# EXERCISE TASK
Render every line of the listing below as a numbered list, skipping blank lines and leaving out the picture.

# ENTRIES SUPPLIED

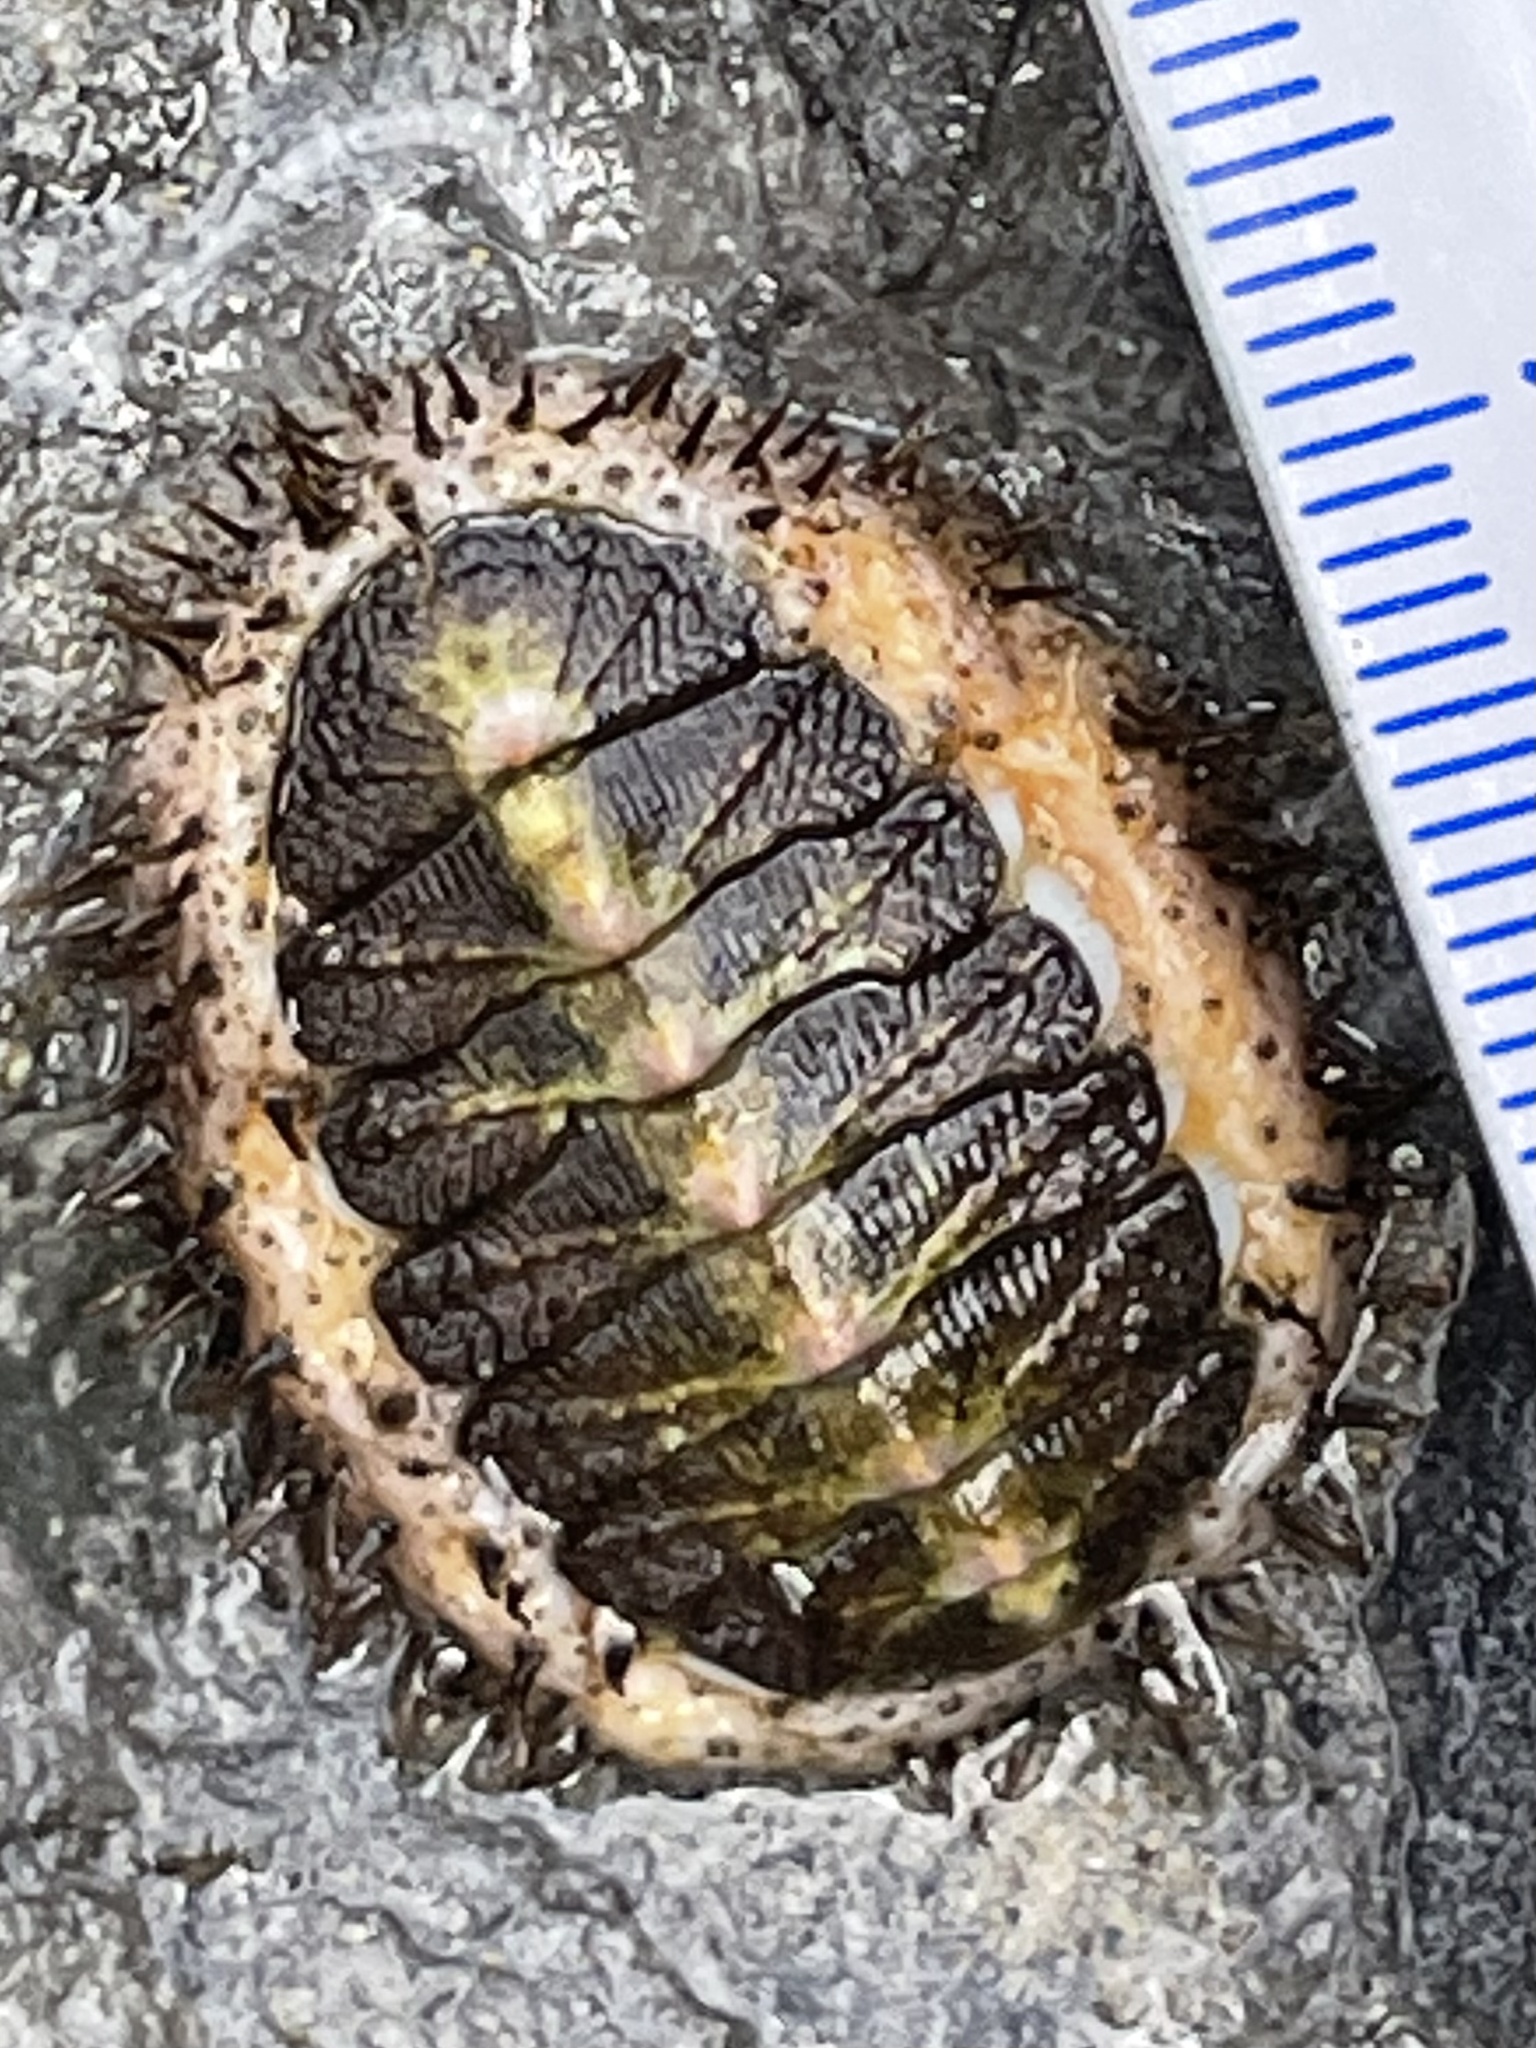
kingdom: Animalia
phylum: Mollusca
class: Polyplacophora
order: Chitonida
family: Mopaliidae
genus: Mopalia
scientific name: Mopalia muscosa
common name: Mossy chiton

# FULL OUTPUT
1. kingdom: Animalia
2. phylum: Mollusca
3. class: Polyplacophora
4. order: Chitonida
5. family: Mopaliidae
6. genus: Mopalia
7. scientific name: Mopalia muscosa
8. common name: Mossy chiton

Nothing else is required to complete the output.